Thoughts of the day
Humans broadly have an inability to predict how something that happens today might change the future. Sci-fi writers will beg to differ, but broadly speaking, it may have been impossible to imagine, more than ten years ago, how the seemingly innocent emergence of social media could be playing a major political role in our lives today, how vaccine technology could be entirely recreated, how wearables could become inseparable from ourselves, and going back a little further in time, how new religions and beliefs would be so widely adopted.
We always think we are at ‘the end of history’; a term coined by political scientist Francis Fukuyama, who predicted that liberal democracy was the final form of government.
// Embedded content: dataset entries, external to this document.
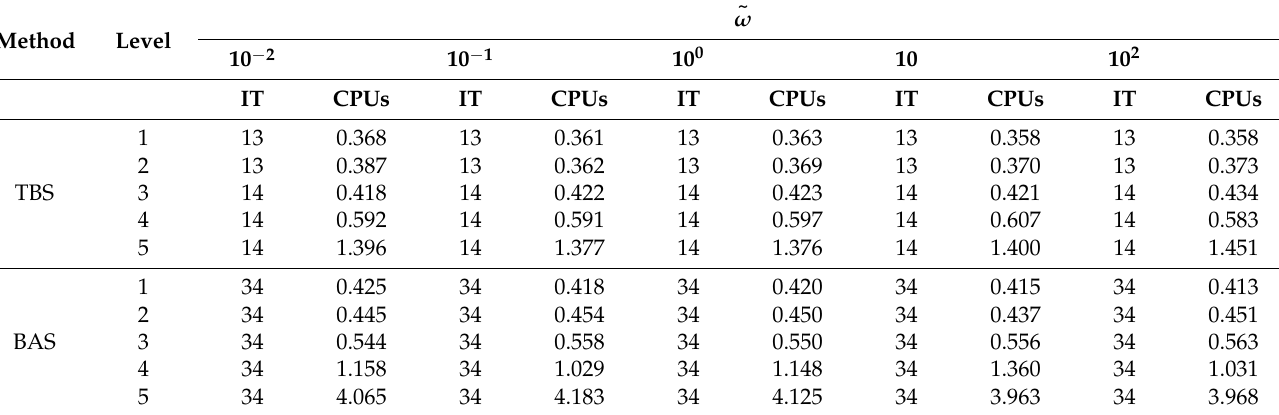
Table 8. Different mesh refinement levels and (cid:101) ω , the results of the iteration method in the 2D case, with ε = 10 − 4 . Method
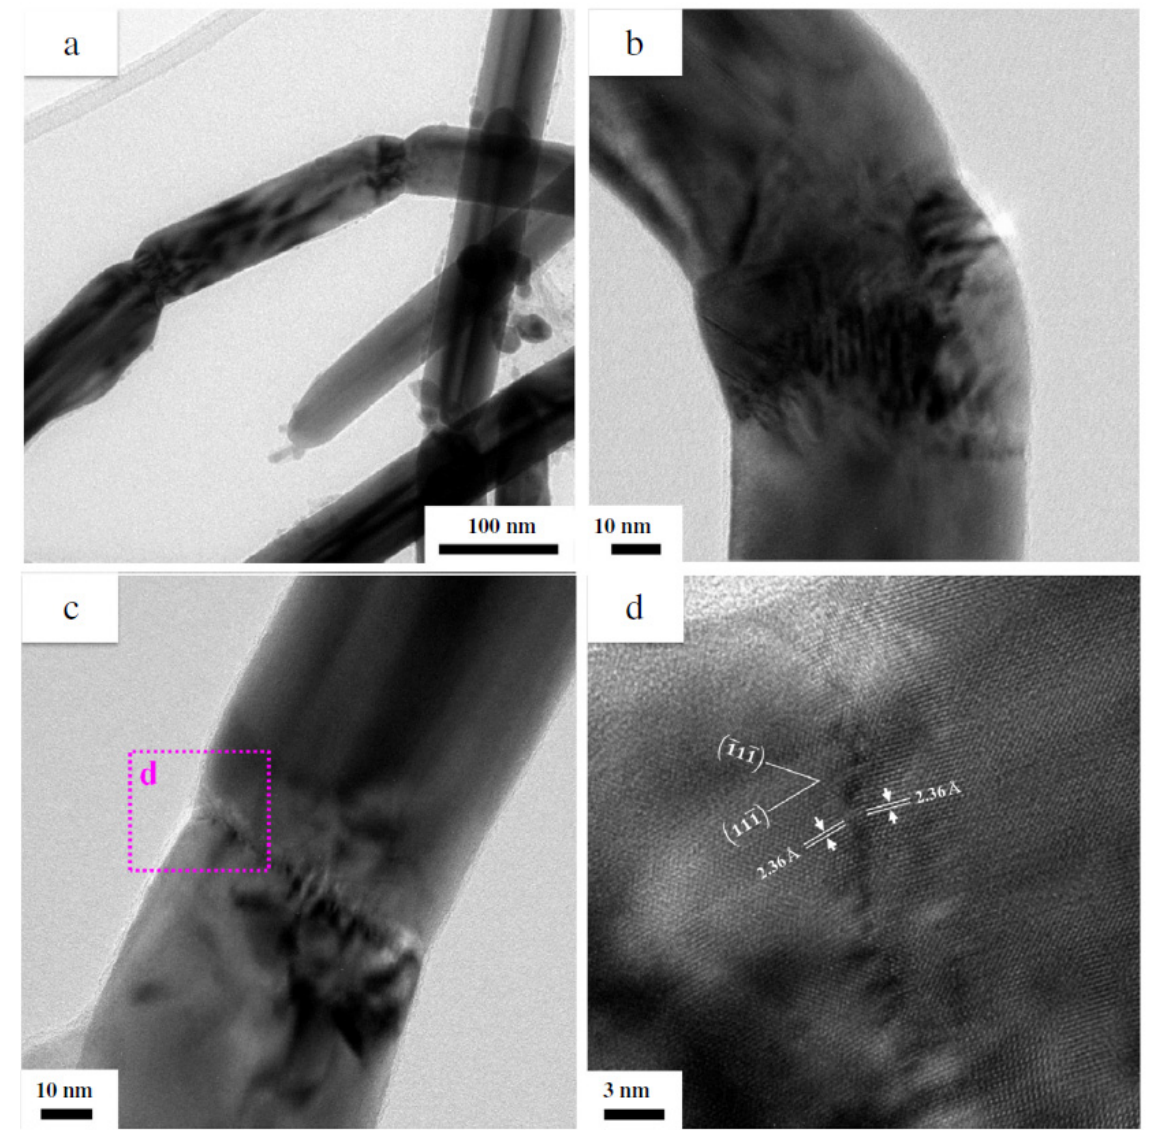
Figure 13. ( a – c ) TEM images of silver nanowires with sub-grain boundaries due to buckling, and ( d ) high-magnification image taken at the magenta square in ( c ). Reproduced with permission from ref. [43]. Copyright 2016, Elsevier.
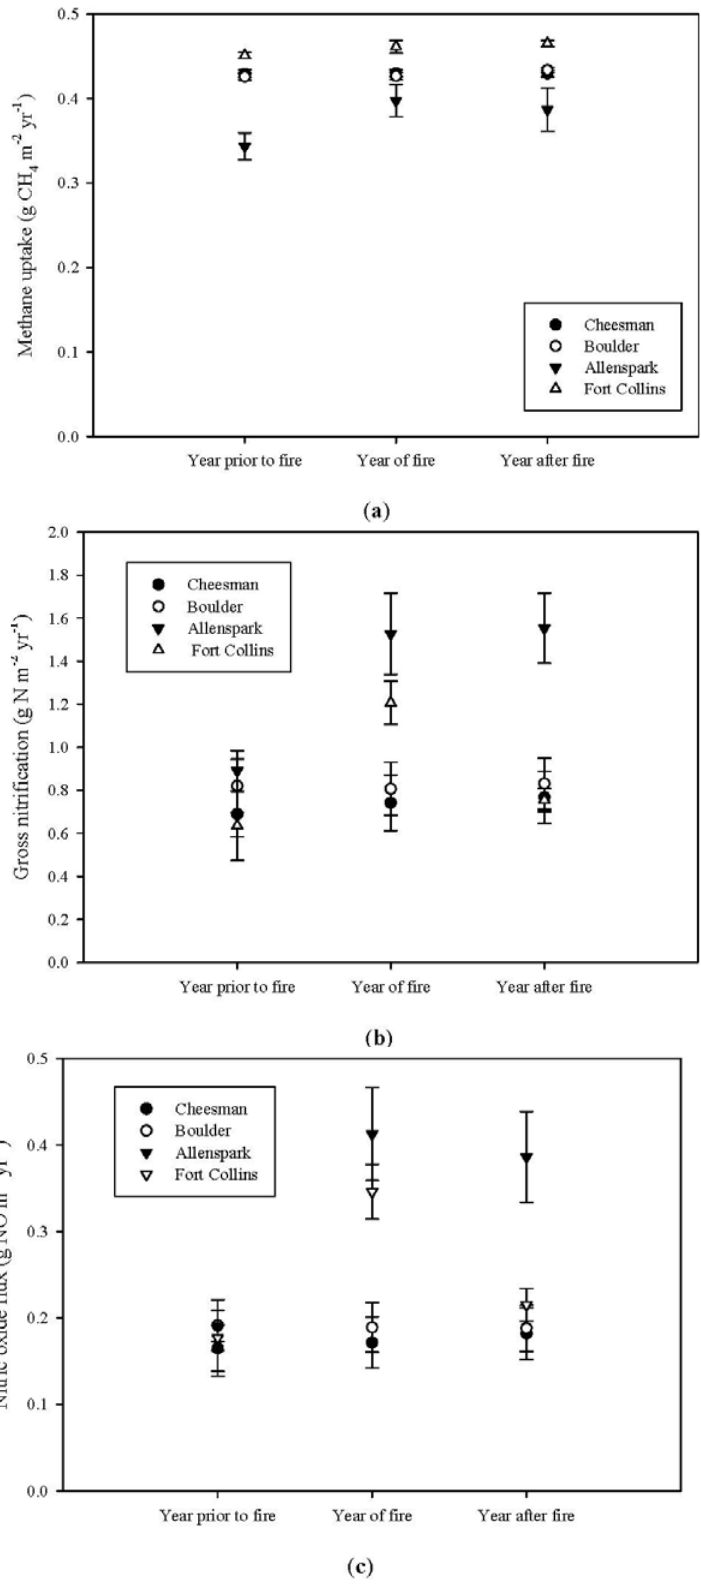
·m − 2 ·yr − 1 ); ( b ) gross nitrification (g·N·m − 2 ·yr − 1 ) Figure 2. ( a ) Methane uptake rates (g·CH 4 and ( c ) nitric oxide fluxes (g·NO·m − 2 ·yr − 1 ), for each of the four simulated locations. Points represent the means of methane uptake one year prior to, during the year of, and one year after a fire occurred for each site. Error bars are the standard error of the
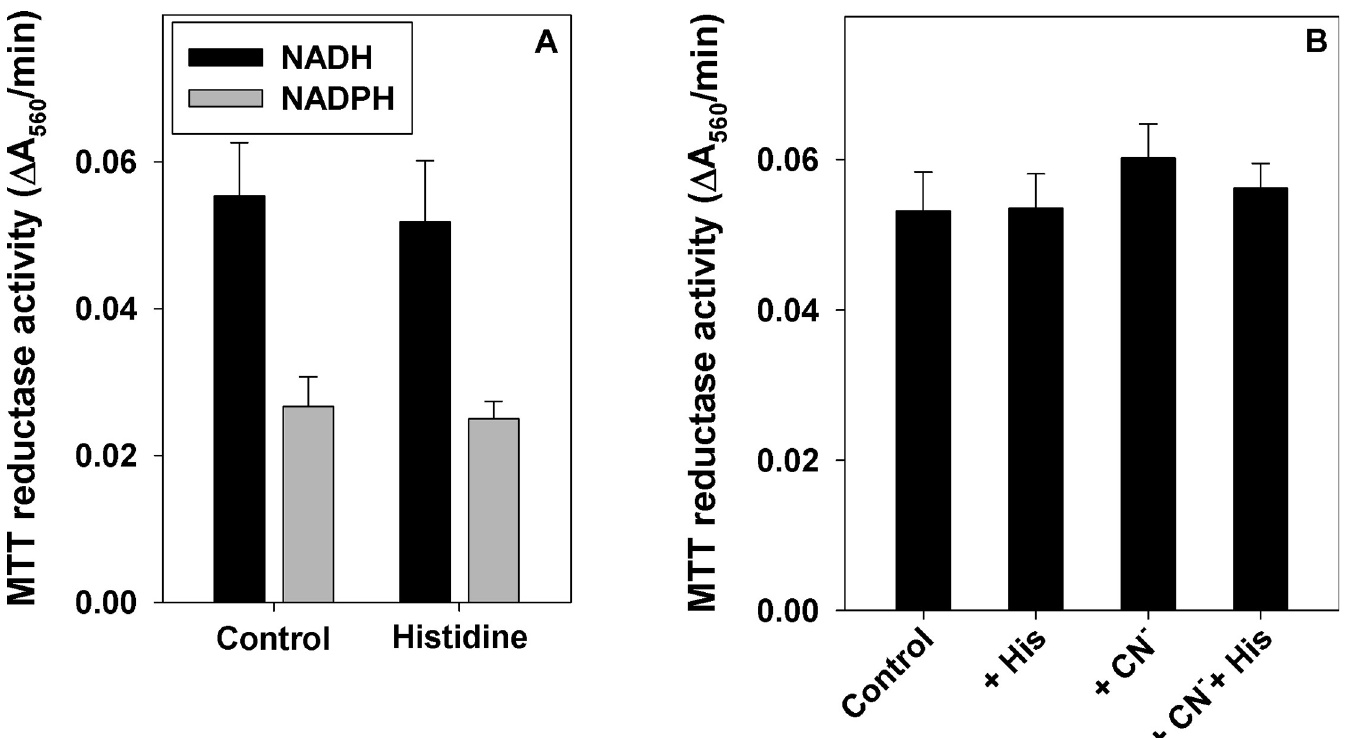
Fig 8. Reduction of MTT to formazan by cell-free extracts. Mid-log E . coli (OD 600 = 0.5) was incubated with or without 5.0 mM histidine for 60 min at 37 o C in PBS/ glucose. The cells were washed and disrupted by French press. MTT reductase activity was determined spectrophotometrically by measuring formation of formazan at 560 nm. Reaction mixture contained 0.5 mg MTT, and 3.5 mM NADH or NADPH in one ml of 50 mM phosphate buffer, pH 7.4. Reaction was started by adding cell- free extract. The experiment was repeated three times. Mean ± SD is presented.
A group of psychologists researched this phenomenon to discover that we not only fail to predict how the innovations and events of the present will change the future, but also how our future selves will be entirely different from who we are today. We are bound to change, and we are bound to underestimate that change. Our personality traits, values, and preferences can change. How do we pick the right career path, the right partner, the right place to live, for our future selves?
This can be a daunting thought, but also a reassuring one. We are not at the end of history, and we are far from being at the end of our own personal stories. History is being made every day, and we have the chance to shape it, in the same way that our very self is still also in the making, and our choices today may very well impact who we will be tomorrow.
Understanding our trajectory may come from mapping out our path so far. To tell our stories to others, even to ourselves, and to go back to them every once in a while, and see what narrative emerges.
“What the History is really about lies behind this: man, giant-sized, seen against the background of the entire world, universalized in his conflict with destiny, the gods, and the cosmic order. The medium that is most fertile in showing the true nature of reality is the human mind, remembering, reflective, and fertile most of all when its memory and reflection are put at the service of its dreaming and fantastic side.”